Movistar are trying to break with the 27-year-old and offer a deal to see him put on the market, said the Italian daily newspaper on Thursday.
Reportedly after the Giro in May, when Quintana narrowly lost to Dutchman Tom Dumoulin (Sunweb), the team was not happy with its rider wanting to return home to Colombia to train. Quintana stayed at his base in Monaco, instead.
Also, the team and rider reportedly disagreed on the double attempt. The report said that the team wanted Quintana to only race the Tour, but others have said, including Quintana, that the Tour only would have been the best 2017 solution.
He appeared far from his usual punchy self in the French Grand Tour. After two second places and a third place behind Froome, this year he finished in 12th.
General manager Eusebio Unzué would have to pay Quintana to break the contract. He reportedly earns in the ballpark of €3 million a year. La Gazzetta dello Sport said that Unzué would have to spend €6 million (£5.41m) to end the deal early.

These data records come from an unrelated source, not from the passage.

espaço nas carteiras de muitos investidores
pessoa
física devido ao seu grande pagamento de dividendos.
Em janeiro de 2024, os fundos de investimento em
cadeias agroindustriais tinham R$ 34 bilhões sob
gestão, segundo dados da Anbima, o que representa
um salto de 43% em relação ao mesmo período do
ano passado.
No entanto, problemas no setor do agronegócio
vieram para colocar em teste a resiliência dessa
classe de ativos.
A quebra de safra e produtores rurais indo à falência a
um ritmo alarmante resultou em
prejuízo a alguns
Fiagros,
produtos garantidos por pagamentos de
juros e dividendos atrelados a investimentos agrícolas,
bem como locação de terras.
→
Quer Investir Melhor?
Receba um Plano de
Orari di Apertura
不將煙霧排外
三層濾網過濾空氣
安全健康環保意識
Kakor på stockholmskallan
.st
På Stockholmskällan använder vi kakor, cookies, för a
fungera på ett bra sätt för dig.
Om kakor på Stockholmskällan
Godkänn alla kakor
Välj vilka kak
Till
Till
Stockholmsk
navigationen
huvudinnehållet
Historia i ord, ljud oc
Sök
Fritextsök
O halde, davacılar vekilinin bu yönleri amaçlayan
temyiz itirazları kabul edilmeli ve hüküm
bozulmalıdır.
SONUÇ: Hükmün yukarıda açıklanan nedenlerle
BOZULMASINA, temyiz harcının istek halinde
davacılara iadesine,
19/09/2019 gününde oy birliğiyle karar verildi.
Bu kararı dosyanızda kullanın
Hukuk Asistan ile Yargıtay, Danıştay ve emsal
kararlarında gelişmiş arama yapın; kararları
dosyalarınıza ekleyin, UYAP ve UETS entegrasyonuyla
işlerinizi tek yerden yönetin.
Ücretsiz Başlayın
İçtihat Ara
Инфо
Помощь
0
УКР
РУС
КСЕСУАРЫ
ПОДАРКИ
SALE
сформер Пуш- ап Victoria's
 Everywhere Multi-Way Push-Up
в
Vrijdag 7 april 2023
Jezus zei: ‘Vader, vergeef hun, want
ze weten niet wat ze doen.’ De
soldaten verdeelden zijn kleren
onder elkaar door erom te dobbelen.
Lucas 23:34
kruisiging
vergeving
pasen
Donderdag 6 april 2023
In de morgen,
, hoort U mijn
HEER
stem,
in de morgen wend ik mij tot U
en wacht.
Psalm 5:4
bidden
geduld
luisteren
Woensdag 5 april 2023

Movistar is due to announce soon that Sky star Spaniard, Mikel Landa will join the team for 2018.
Quintana could become Trek-Segafredo’s new Grand Tour rider after Alberto Contador decided he would retire after the upcoming Vuelta a España. He had been due to race through 2018.

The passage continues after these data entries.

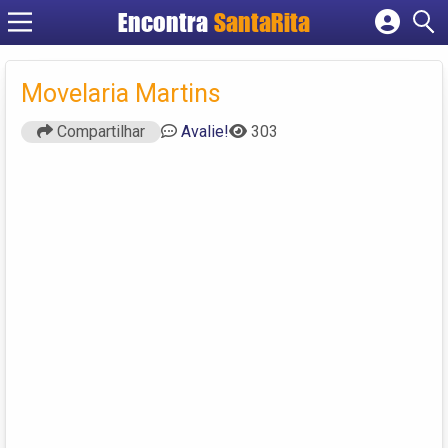
Encontra
SantaRita
Cadastrar empresa
Fazer login
Movelaria Martins
Criar conta
Compartilhar
Avalie!
303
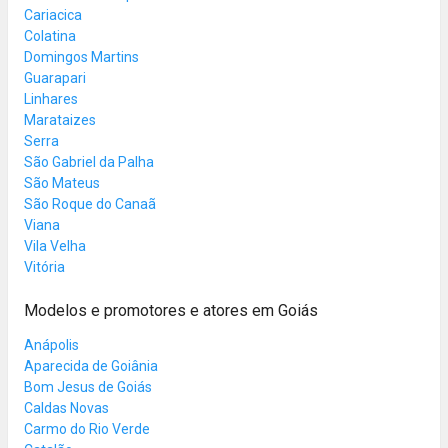
Cariacica
Colatina
Domingos Martins
Guarapari
Linhares
Marataizes
Serra
São Gabriel da Palha
São Mateus
São Roque do Canaã
Viana
Vila Velha
Vitória
Modelos e promotores e atores em Goiás
Anápolis
Aparecida de Goiânia
Bom Jesus de Goiás
Caldas Novas
Carmo do Rio Verde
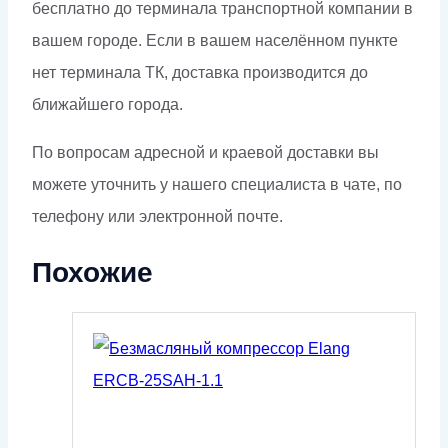
бесплатно до терминала транспортной компании в
вашем городе. Если в вашем населённом пункте
нет терминала ТК, доставка производится до
ближайшего города.
По вопросам адресной и краевой доставки вы
можете уточнить у нашего специалиста в чате, по
телефону или электронной почте.
Похожие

Another option is that Quintana replaces Fabio Aru, who is set to announce his UAE Team Emirates deal any day. The Gazzetta article said that an Astana/Quintana deal appears likely.
A report already surfaced in the Tour de France this July that Quintana could leave Movistar early, possibly even joining Team Sky.
Quintana’s father criticised the team’s decision to have him race the Giro and Tour in 2017 and said the team is “burning out” his son.
Dayer Quintana, Nairo’s younger brother, has a contract with Movistar through the end of 2017. It is unsure what he would do if Quintana and Movistar split.
Quintana’s agent didn’t respond when contacted by Cycling Weekly on Thursday.